A. ...wobei interessanterweise die Deutschen anscheinend Angst davor haben, dass der mustergueltige deutsche Staat an Autoritaet verliert, waehrend im Rest-Europa die Angst herrscht, dass dieser mustergueltige deutsche Staat hegemonial fuer ganz Europa wird. Gut, es ist eine alte Parole der Gewerkschaften, das Europa des Kapitals oder das Europa der Gewerkschaften, der Arbeiter. Die Frage ist falsch gestellt heute. Das Europa des Kapitals ist das Europa der kapitalistischen Gesellschaften. Natuerlich! Denn wir haben keine anderen. Und die Arbeiter sind ein Teil dieser kapitalistischen Gesellschaft. Ob sie die Negation der Gesellschaft waren, sind oder noch einmal sein werden, das haengt auch zum Teil davon ab, ob sich eine andere Form der Verloetung finden wird. Frueher sprach man von der moeglichen Verbindung von Intellektuellen und Arbeitern, heute spalten sich die Abhaengigen in Habenichtse und Habende, in jene, die Arbeit haben und ein gesichertes Einkommen und die, die entweder keine Arbeit haben oder allemal ein prekaeres Einkommen. Und das gilt es zu verhindern Aber es bestuende doch dann die Moeglichkeit, ueber eine existentielle Grundsicherung als politische Forderung auch die eigene Existenz von der Verwertung der Arbeitskraft abzukoppeln und genau das zu propagieren. Du bist gewerkschaftlich taetig? Ein Vorschlag: Ein Streik der Arbeiter fuer die Einfuehrung eines Existenzminimums, einer Garantie fuer die Arbeitslosen. Ein Streik der Arbeiter dafuer. Das heisst handelnd eingreifen.

Q. Falls aus dem Streik nichts wird, betrachten Sie mikropolitische Optionen als reine Verlegenheitsloesung?

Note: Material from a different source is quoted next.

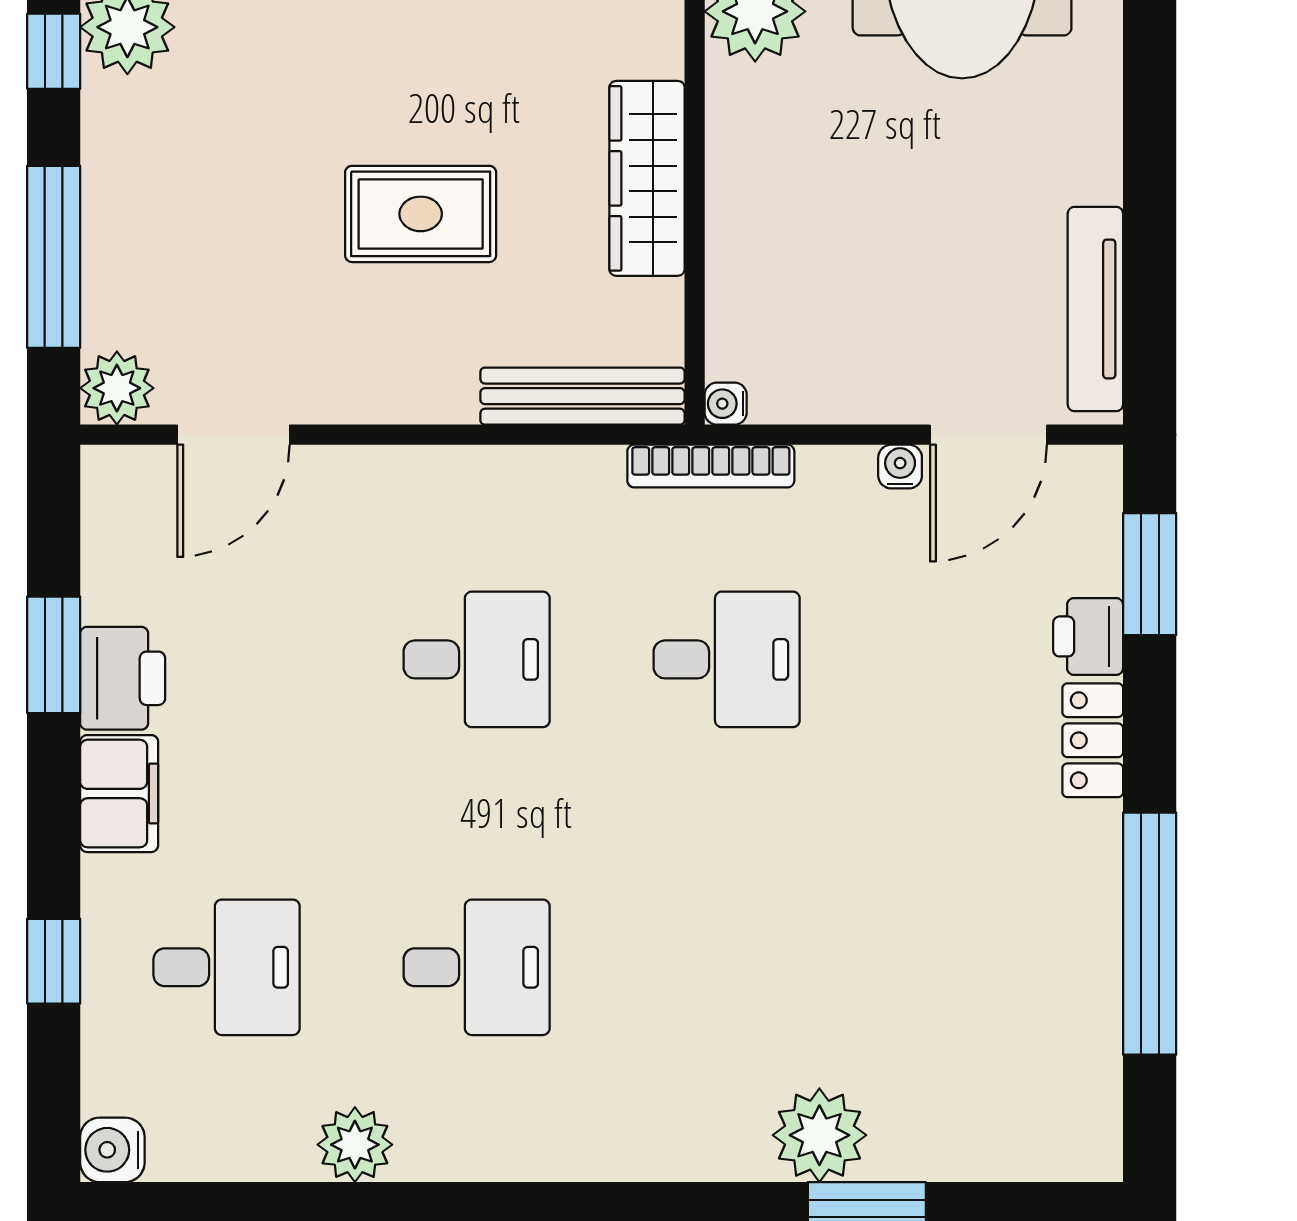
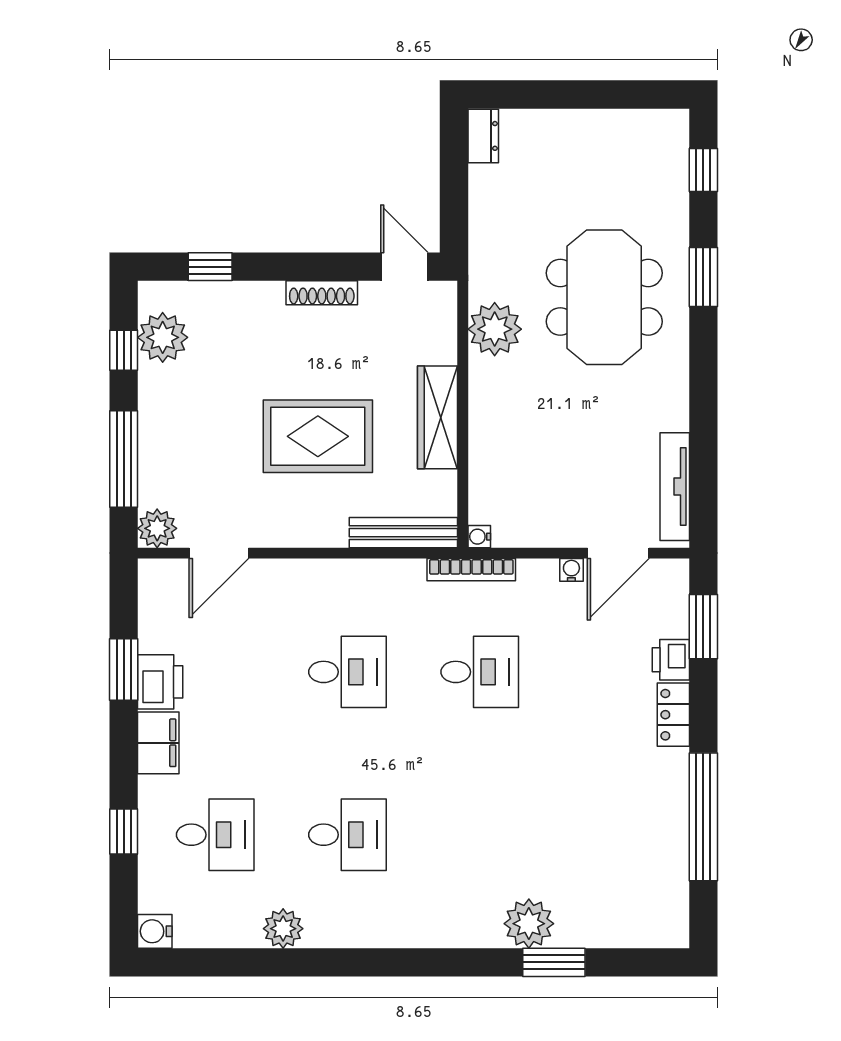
rug: (421, 214) -> (318, 436), width x1.36, depth x1.43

A. Nun, das Rationale an der Mikropolitik liegt nicht im Rueckzug ins Private, sondern in der Tat darin, dass die Mikropolitik momentan die einzig moegliche Aktionsform ist. Die Makropolitik ist nicht aktuell. Aber eine Mikropolitik, die die Makropolitik aus den Augen verliert, ist eine Freizeitbeschaeftigung, mehr nicht. Das heisst also, wird diese kleine Politik im kleinen Kreis gemacht, hat sie nur das Ziel, die Sauberkeit, die Reinheit, des kleinen Kreises aufrechtzuerhalten, oder hat sie das Ziel, den kleinen Kreis zu verlassen? Ich habe manchmal die Befuerchtung, den Leuten genuegt das Bewusstsein, anders zu sein als die Fussballanhaenger.